Erster flächendeckender Einsatz von Agent Orange in Vietnam


Heute vor vierzig Jahren setzten die US-Militärs erstmals während des Vietnamkriegs flächendeckend Agent Orange ein. Von diesem und weiteren mit Dioxin belasteten chemischen Kampfstoffen wurden insgesamt rund 70.000 Tonnen versprüht - für die chemische Industrie, aber selbstverständlich nicht nur für sie, hat sich der Krieg gelohnt.

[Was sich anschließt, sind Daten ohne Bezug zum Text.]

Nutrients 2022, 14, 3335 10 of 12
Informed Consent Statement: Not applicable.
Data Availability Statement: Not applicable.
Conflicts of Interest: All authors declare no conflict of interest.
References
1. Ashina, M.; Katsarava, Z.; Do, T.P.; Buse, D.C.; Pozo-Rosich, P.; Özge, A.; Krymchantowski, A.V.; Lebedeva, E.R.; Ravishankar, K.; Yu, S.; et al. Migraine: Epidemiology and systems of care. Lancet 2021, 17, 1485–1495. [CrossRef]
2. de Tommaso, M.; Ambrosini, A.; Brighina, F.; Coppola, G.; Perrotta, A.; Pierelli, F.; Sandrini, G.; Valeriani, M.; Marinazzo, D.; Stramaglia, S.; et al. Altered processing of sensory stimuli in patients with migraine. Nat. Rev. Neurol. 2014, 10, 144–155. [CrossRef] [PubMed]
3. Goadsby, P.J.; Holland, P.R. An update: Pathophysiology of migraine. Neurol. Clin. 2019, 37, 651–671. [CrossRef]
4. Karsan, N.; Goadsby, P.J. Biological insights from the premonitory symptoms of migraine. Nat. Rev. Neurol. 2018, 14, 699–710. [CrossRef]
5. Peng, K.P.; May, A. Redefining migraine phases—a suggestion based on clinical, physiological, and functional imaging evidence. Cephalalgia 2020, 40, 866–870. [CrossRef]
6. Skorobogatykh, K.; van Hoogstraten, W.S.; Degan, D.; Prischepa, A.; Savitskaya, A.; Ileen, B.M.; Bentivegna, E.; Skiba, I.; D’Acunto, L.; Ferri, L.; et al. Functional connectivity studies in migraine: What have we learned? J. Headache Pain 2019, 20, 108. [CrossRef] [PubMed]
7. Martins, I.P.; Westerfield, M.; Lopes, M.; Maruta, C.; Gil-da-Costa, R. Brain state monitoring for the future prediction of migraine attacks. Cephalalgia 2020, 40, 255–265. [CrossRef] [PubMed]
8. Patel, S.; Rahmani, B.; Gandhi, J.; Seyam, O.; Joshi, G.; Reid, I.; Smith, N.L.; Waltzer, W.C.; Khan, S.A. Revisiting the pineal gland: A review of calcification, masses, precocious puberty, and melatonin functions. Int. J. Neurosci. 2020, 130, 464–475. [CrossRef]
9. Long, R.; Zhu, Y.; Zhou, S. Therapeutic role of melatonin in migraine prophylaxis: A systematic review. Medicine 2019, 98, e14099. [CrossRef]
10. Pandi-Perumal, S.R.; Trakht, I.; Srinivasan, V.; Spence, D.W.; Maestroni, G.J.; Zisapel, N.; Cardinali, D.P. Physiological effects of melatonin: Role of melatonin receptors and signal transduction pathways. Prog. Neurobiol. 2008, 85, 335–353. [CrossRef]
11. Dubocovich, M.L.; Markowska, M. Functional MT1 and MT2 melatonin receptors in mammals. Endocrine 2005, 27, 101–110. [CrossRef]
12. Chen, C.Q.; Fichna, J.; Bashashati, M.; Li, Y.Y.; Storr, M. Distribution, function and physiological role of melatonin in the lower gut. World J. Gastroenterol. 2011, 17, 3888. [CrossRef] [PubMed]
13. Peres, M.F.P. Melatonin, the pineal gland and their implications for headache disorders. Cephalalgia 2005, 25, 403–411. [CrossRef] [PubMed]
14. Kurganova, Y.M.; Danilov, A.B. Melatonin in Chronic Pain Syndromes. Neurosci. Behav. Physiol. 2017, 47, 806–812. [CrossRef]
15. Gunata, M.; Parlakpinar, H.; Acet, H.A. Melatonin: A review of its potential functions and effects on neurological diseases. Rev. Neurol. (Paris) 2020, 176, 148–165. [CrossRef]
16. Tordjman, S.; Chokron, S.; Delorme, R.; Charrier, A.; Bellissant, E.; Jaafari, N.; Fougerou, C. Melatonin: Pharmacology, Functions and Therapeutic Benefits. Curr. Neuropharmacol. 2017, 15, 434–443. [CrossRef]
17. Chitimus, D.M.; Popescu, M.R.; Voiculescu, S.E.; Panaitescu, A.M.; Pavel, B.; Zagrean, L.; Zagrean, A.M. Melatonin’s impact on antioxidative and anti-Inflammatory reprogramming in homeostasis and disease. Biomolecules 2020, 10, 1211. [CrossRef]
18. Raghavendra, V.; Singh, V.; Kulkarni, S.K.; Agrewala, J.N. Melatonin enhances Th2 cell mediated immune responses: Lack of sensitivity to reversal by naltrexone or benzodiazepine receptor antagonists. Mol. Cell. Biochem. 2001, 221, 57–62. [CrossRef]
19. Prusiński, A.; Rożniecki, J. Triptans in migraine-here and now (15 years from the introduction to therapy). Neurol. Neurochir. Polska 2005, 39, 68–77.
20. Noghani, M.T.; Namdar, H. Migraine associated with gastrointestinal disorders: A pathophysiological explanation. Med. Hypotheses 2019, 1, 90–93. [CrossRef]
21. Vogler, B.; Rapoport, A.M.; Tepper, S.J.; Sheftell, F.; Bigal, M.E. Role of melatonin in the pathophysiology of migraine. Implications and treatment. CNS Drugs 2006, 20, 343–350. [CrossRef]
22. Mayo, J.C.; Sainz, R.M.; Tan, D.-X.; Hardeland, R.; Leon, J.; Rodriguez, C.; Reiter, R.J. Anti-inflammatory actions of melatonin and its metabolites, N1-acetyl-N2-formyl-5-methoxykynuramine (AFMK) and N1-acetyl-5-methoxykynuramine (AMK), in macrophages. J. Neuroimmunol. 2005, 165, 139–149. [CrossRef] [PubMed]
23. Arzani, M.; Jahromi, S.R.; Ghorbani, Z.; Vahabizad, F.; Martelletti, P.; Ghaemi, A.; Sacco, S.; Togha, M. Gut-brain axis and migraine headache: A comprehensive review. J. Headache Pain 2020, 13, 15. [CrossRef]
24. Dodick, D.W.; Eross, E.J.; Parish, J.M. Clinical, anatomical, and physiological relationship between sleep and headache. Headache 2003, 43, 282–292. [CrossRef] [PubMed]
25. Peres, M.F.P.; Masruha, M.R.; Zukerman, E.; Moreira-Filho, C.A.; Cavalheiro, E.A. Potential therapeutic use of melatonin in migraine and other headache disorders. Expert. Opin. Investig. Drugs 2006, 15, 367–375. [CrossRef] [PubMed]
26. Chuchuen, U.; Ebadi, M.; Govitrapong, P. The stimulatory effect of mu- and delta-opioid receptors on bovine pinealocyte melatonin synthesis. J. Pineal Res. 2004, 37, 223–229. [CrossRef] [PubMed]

Agent Orange wurde das Entlaubungsmittel wegen der farblichen Markierung der Transporttonnen genannt. Es gab auch Agent White, Pink, Green, Blue und Purple. Letzteres enthielt sogar noch sehr viel mehr des gefährlichen Dioxins TCDD (Tetrachlorodibenzo-para-dioxin), war allerdings nicht so wirksam und wurde deshalb im Verhältnis weniger eingesetzt.

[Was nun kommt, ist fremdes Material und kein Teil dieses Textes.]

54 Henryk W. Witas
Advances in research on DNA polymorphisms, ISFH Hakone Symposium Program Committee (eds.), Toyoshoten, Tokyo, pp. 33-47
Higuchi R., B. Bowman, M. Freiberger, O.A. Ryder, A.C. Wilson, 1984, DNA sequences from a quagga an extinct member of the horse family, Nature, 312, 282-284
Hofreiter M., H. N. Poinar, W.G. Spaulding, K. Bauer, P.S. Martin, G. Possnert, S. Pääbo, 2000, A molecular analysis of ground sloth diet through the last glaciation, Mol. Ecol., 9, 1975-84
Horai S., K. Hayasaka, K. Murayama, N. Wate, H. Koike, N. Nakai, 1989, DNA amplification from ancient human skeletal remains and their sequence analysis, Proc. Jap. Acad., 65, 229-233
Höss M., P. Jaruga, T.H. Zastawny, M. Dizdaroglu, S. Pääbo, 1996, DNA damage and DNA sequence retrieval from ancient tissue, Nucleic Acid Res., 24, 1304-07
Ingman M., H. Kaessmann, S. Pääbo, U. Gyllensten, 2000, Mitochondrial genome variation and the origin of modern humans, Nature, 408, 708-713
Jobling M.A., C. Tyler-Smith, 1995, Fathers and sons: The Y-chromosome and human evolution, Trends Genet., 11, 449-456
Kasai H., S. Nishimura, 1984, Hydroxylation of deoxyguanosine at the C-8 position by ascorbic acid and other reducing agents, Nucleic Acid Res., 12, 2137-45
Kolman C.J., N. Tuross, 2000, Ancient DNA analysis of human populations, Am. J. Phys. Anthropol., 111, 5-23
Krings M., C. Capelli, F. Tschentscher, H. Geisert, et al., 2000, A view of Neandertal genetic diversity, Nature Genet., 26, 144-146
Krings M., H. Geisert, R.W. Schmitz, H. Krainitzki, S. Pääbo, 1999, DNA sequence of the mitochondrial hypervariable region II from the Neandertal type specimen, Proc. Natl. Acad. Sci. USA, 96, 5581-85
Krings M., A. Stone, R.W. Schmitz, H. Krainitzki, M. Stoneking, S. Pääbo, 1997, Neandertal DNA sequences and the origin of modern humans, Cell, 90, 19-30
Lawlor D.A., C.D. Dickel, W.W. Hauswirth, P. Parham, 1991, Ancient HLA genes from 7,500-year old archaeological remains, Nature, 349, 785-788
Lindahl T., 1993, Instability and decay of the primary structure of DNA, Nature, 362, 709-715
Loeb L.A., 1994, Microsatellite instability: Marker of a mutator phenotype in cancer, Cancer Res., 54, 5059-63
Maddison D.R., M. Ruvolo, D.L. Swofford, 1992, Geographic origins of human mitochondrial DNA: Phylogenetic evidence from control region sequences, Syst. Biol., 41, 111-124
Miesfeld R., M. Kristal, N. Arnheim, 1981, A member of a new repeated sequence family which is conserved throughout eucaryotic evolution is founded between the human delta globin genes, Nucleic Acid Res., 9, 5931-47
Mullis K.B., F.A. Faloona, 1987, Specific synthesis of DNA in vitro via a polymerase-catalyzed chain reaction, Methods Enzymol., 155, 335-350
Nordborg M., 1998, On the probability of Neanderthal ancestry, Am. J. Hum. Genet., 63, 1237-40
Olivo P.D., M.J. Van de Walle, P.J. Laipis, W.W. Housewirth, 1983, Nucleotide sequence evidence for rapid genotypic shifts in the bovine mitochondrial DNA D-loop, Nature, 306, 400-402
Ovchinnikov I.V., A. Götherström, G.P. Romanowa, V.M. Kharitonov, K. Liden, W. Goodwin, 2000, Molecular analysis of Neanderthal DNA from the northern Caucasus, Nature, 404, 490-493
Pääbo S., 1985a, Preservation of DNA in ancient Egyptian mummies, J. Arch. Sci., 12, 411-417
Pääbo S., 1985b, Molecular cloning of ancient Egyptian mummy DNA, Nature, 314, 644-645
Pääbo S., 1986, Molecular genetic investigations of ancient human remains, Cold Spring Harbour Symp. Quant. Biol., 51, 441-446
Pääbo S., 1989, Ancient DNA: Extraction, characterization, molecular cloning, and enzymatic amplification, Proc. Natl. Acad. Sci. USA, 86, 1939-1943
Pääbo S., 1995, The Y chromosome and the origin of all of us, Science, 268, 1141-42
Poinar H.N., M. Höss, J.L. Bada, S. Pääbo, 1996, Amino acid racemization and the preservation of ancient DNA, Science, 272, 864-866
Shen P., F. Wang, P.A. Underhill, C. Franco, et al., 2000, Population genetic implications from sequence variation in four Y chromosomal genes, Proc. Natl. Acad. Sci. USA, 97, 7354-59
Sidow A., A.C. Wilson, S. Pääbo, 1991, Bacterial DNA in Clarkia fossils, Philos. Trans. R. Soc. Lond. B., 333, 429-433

Nach dem Besprühen einer Fläche mit Agent Orange fielen zunächst die Blätter der Pflanzen ab, dann verdorrten diese vollends. Dioxin ist eines der gefährlichsten Gifte, die es gibt, bereits geringste Spuren können zu schweren Nerven- und Organschäden oder sogar zum Tod führen. Schätzungen zufolge hat Agent Orange über 50.000 Geburtsfehler und mehreren hunderttausend Krebsfälle ausgelöst.

Darüber hinaus ist es ausgesprochen langlebig, so daß die besprühten Flächen dauerhaft eine Gesundheitsgefahr darstellen. Es erstaunt deshalb nicht, daß nicht nur die vietnamesischen Kriegsveteranen, sondern auch deren Kindern und wiederum deren Kinder schwerste körperliche Beeinträchtigungen aufgrund der Verseuchung aufwiesen. Diese sind teils genetisch bedingt, teils werden sie aber auch bis in die Gegenwart hinein von den noch immer stark belasteten Gewässern und Böden ausgelöst.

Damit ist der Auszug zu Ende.